To May 19. Hutzler’s, 200 N. Howard St. Thu.-Sat. 10 a.m.-4 p.m. Free. 410-756-0397. There are few artistic institutions in Baltimore more avant-garde and awe-inspiring than The Contemporary. In recent years, the nomadic gallery has presented mesmerizing, mind-bending, and moving projects, showcasing the power of art through alternative exhibits. For its first 2017 show, delve into The Ground, a solo commission by New York-based artist Michael Jones McKean, who has transformed the historic Hutzler’s department store into a massive labyrinth and metaphor on “place.” Through replicas, dioramas, and scenes, he explores dichotomies and turns time on its head, merging past and present, human and nonhuman, and material and digital into a future yet to be seen.
St. Patrick’s Day Parade
March 12. Washington Monument, 699 Washington Pl. 2 p.m. Free. ’Tis the season to celebrate the Emerald Isle, with green beer, green clothing, and the 62nd annual St. Patty’s Day parade. After you run in the annual Shamrock 5K race, make your way to the Washington Monument on Charles Street for a great view of the bagpipers, floats, dance groups, and local officials hoofing it to celebrate the contributions of Irish Americans.
Off the Shelf: Modern & Contemporary Artists’ Books
March 12-June 25. The Baltimore Museum of Art, 10 Art Museum Dr. Wed.-Sun. 10 a.m.-5 p.m. Free. 443-573-1700. Over the years, artists have gone off the canvas and onto the page to turn books into works of art. At the BMA, explore more than 100 rarely shown “artists’ books” by more than 50 iconic artists, including Pablo Picasso, Joan Miró, and Baltimore’s own Grace Hartigan.
March 22. MICA, Brown Center, 1300 W. Mount Royal Ave. 7 p.m. $30. 410-396-5494. Since breaking out on the national stage with her memorable “I Will What I Want” ad for Under Armour, American Ballet Theatre dancer Misty Copeland has become an adopted Baltimore icon, and role model for women the world over. This month, at the Maryland Institute College of Art, meet the artist-athlete, hear about her new book, Ballerina Body, and learn the secrets of her envy-inducing calves.
March 22. Goucher College, 1021 Dulaney Valley Road, Towson. 6-9 p.m. $45-175. 410-235-1660. Terry Gross, the host of NPR’s Fresh Air, will speak at Goucher, sharing stories and wisdom from her 40-year career (which has included more than 13,000 conversations with the likes of Johnny Cash, Hillary Clinton, Mel Brooks, and Maurice Sendak).

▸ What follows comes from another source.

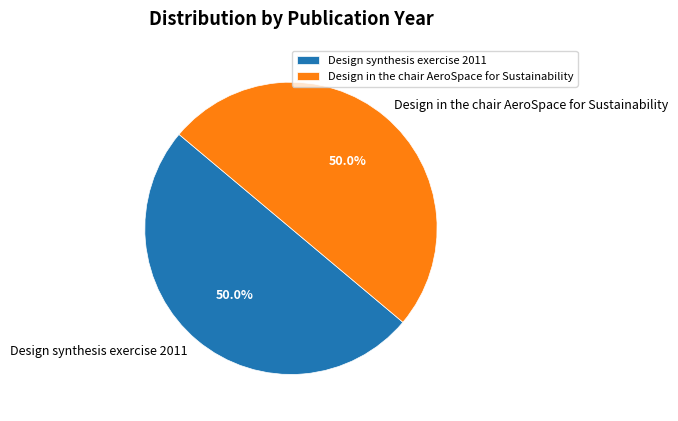

What is the total percentage of Design in the chair AeroSpace for Sustainability and Design synthesis exercise 2011?

100.0%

There will even be a chance for audience members to turn the tables and ask the expert interviewer their very own questions.
March 25. Royal Farms Arena, 201 W. Baltimore St. 2 & 7 p.m. $25.50-124.50. 410-347-2020. With March Madness finally upon us, we’re fully engulfed in all things basketball, and we don’t just mean the NCAA. At the end of the month, see the world-famous Harlem Globetrotters as they dribble their way into town for a winter game with b-ball wizardry and hoop-shooting tricks that are fun for the family.
March 26. Royal Farms Arena, 201 W. Baltimore St. 7 p.m. $66-600. 410-347-2020. More than 50 years after Fleetwood Mac’s Stevie Nicks wrote her first song, she is still enchanting audiences, touring behind her latest release, 24 Karat Gold: Songs From the Vault, a collection of never-before-released gems, some of which date back to her pre-Fleetwood Mac days. This month, Nicks—joined by special guests The Pretenders—will cast her spell in Baltimore.
March 31-April 8. Locations & times vary. Free. 410-752-8632. We didn’t know what to expect from the Light City arts festival last spring, but boy, did it deliver. A celebration of light, music, and innovation, the inaugural event contributed a whopping $33.8 million to Baltimore’s economy, and attracted some 400,000 attendees to city streets. Starting this month, with a fresh lineup of installations, musicians, movers, and shakers, we anticipate nine nights that will beam even bigger and brighter than last year.
March 31-April 2. Hippodrome Theatre at the France-Merrick Performing Arts Center, 12 N. Eutaw St. Times vary. $48-142. 410-837-7400. It’s been 525,600 minutes—times 20—since this smash-hit musical burst onto Broadway. Two decades later, Rent has become a Pulitzer and Tony award-winning show with beloved characters and an iconic rock soundtrack. A loose adaptation of Puccini’s La Bohème, the story follows seven artists struggling to follow their dreams in New York City.